======== DATASET RECORDS ========

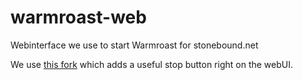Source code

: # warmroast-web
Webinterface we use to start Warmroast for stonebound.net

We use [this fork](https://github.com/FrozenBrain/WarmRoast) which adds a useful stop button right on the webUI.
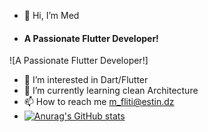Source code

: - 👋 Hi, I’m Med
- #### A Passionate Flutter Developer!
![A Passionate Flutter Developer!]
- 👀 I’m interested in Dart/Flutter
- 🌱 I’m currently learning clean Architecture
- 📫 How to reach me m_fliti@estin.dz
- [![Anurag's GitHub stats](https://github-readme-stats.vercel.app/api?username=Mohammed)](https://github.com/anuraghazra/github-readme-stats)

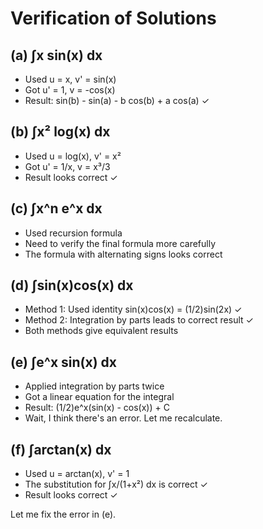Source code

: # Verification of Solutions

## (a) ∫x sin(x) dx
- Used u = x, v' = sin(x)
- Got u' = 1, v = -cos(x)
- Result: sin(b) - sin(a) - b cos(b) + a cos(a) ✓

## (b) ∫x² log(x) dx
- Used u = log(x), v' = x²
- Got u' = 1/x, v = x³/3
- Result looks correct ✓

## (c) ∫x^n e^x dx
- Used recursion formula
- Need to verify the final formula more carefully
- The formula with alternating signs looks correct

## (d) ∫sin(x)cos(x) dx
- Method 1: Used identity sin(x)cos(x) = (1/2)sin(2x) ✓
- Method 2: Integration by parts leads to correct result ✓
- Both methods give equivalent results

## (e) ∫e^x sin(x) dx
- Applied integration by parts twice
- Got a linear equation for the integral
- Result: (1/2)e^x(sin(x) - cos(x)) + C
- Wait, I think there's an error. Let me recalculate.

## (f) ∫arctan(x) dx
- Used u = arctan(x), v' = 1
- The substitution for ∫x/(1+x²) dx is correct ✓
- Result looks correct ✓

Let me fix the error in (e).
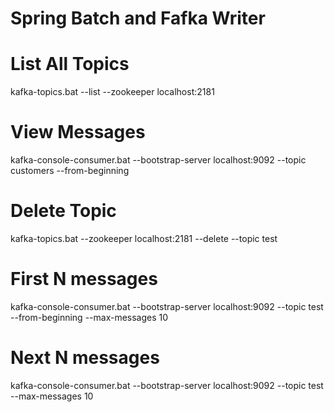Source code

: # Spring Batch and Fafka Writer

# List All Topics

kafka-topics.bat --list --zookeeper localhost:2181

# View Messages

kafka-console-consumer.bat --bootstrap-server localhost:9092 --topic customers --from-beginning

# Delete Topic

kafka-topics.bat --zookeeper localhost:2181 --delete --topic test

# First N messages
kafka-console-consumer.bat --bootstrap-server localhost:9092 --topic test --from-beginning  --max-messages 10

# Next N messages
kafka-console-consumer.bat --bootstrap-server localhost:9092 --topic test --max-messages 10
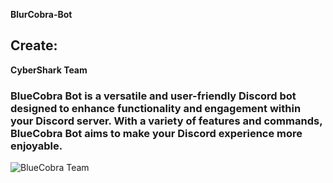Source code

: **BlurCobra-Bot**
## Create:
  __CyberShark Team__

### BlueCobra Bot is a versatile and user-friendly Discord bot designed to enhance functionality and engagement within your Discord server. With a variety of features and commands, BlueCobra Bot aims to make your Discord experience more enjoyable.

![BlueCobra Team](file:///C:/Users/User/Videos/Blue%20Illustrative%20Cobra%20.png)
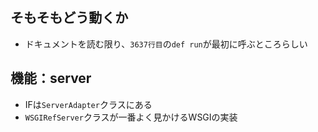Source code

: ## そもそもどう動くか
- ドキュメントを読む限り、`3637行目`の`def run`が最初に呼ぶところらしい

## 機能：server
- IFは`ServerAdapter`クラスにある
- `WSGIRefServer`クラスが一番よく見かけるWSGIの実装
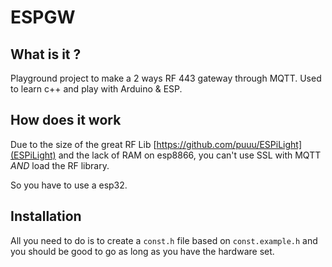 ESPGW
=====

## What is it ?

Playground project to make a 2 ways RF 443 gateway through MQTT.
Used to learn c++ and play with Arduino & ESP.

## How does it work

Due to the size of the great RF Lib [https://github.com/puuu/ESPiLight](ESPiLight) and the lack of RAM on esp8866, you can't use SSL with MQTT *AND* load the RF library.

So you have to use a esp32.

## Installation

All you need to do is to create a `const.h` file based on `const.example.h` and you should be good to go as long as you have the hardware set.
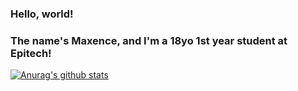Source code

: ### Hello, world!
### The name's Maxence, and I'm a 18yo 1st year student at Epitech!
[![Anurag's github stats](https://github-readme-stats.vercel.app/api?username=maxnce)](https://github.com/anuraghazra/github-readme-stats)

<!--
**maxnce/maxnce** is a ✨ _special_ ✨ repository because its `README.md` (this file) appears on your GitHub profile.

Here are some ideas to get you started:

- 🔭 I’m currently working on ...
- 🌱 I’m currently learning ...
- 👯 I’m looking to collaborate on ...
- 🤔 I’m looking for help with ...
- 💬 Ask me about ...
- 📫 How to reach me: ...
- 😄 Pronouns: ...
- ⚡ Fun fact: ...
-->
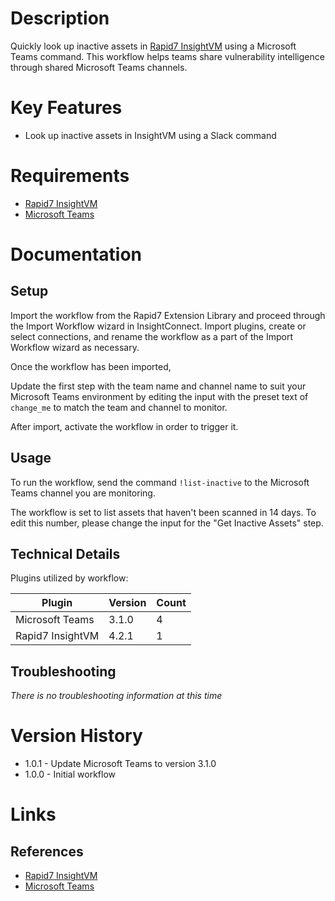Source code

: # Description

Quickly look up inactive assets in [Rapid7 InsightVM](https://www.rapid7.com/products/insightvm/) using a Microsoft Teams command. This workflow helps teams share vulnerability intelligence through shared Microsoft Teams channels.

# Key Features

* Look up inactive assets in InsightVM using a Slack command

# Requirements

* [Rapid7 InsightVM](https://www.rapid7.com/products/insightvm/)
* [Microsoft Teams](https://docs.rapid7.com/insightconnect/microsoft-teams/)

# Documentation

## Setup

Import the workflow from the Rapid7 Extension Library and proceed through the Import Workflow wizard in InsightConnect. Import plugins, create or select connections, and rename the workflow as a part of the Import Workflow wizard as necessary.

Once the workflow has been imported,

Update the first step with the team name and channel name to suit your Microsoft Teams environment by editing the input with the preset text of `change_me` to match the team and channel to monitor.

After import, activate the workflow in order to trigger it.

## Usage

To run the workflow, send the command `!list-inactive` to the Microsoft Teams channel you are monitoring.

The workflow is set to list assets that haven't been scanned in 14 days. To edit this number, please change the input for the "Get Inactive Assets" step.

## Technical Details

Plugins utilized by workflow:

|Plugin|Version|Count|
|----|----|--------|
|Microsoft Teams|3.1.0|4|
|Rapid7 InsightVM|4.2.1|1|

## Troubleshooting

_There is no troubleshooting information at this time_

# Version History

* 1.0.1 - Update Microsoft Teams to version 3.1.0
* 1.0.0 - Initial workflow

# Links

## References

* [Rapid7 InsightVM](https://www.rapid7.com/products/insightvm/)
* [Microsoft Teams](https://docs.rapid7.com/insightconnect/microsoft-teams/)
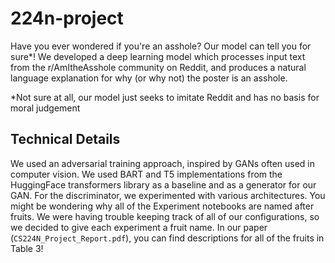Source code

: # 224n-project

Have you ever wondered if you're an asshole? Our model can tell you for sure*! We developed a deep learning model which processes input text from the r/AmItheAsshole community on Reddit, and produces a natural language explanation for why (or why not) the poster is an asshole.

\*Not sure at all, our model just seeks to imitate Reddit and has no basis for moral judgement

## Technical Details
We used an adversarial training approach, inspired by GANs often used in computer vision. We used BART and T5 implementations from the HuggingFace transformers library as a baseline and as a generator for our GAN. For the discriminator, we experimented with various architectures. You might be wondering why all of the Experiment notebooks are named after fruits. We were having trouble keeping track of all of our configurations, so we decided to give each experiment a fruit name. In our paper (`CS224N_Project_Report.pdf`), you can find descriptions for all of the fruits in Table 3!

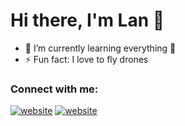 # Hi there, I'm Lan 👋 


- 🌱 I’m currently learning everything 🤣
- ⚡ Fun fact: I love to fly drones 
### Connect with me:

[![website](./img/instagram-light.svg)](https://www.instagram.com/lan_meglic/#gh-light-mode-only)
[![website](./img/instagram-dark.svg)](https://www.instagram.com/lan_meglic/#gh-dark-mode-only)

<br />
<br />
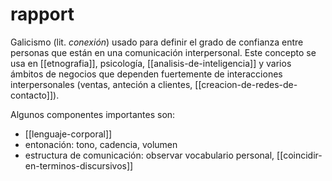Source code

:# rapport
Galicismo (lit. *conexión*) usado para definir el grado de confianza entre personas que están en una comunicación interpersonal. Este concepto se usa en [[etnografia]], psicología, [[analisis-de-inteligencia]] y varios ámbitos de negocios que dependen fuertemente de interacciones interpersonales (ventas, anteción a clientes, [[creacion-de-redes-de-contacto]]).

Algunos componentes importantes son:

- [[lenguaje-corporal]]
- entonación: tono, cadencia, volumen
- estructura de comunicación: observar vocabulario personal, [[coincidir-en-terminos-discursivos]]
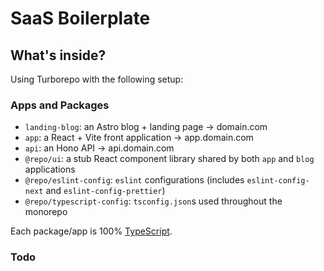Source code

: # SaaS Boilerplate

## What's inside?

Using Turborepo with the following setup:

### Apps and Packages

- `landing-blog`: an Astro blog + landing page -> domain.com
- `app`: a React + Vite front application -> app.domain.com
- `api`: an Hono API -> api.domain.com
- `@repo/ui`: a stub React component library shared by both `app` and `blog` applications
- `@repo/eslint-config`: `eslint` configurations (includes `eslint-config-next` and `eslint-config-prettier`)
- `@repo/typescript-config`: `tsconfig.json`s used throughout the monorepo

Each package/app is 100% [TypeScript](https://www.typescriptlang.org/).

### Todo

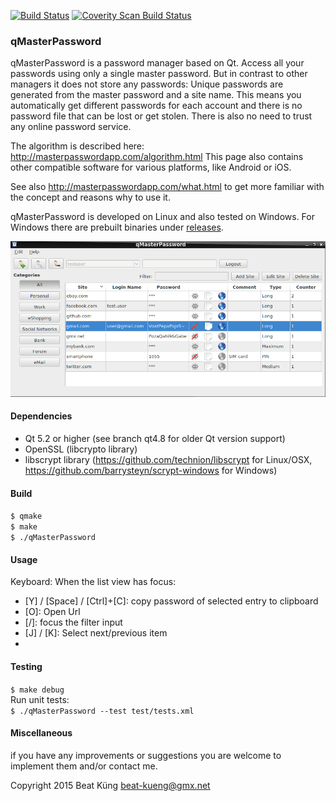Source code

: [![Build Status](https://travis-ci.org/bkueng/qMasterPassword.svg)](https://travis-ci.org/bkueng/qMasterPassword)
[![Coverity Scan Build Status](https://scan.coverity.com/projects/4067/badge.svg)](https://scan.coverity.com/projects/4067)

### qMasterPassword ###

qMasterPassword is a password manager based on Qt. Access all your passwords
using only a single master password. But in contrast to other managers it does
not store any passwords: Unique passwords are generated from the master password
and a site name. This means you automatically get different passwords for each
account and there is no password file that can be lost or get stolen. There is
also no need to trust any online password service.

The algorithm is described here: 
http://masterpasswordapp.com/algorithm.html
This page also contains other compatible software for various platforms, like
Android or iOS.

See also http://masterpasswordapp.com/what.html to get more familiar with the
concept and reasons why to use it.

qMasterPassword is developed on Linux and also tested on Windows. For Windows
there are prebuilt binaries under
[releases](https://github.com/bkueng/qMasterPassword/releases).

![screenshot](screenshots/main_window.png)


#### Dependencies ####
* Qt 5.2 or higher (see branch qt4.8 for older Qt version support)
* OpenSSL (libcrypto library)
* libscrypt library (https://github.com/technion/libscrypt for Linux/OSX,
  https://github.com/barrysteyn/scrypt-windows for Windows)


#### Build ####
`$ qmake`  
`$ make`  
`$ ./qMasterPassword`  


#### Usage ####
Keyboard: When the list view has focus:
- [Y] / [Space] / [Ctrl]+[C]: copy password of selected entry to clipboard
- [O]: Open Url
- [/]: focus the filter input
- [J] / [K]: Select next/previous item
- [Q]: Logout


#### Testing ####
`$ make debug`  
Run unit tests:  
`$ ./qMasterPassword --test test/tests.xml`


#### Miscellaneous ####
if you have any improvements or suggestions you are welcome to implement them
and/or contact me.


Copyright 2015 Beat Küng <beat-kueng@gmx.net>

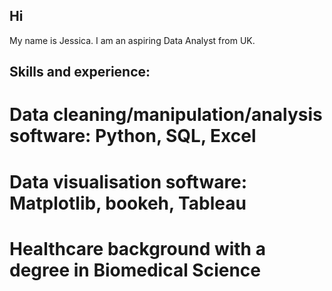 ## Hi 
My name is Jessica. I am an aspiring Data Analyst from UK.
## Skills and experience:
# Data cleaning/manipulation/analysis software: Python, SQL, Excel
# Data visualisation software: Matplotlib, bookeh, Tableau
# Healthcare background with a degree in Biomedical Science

========

_WORK ITEM_.
Would you please repeat only the lines above, beginning at the one that has "- 📫 How to reach me m_fliti@estin.dz" and stopping after the one that has "- Method 1: Used", exactly and with no pictures?

_PROBLEM SOLUTION_.
- 📫 How to reach me m_fliti@estin.dz
- [![Anurag's GitHub stats](https://github-readme-stats.vercel.app/api?username=Mohammed)](https://github.com/anuraghazra/github-readme-stats)

Source code

: # Verification of Solutions

## (a) ∫x sin(x) dx
- Used u = x, v' = sin(x)
- Got u' = 1, v = -cos(x)
- Result: sin(b) - sin(a) - b cos(b) + a cos(a) ✓

## (b) ∫x² log(x) dx
- Used u = log(x), v' = x²
- Got u' = 1/x, v = x³/3
- Result looks correct ✓

## (c) ∫x^n e^x dx
- Used recursion formula
- Need to verify the final formula more carefully
- The formula with alternating signs looks correct

## (d) ∫sin(x)cos(x) dx
- Method 1: Used identity sin(x)cos(x) = (1/2)sin(2x) ✓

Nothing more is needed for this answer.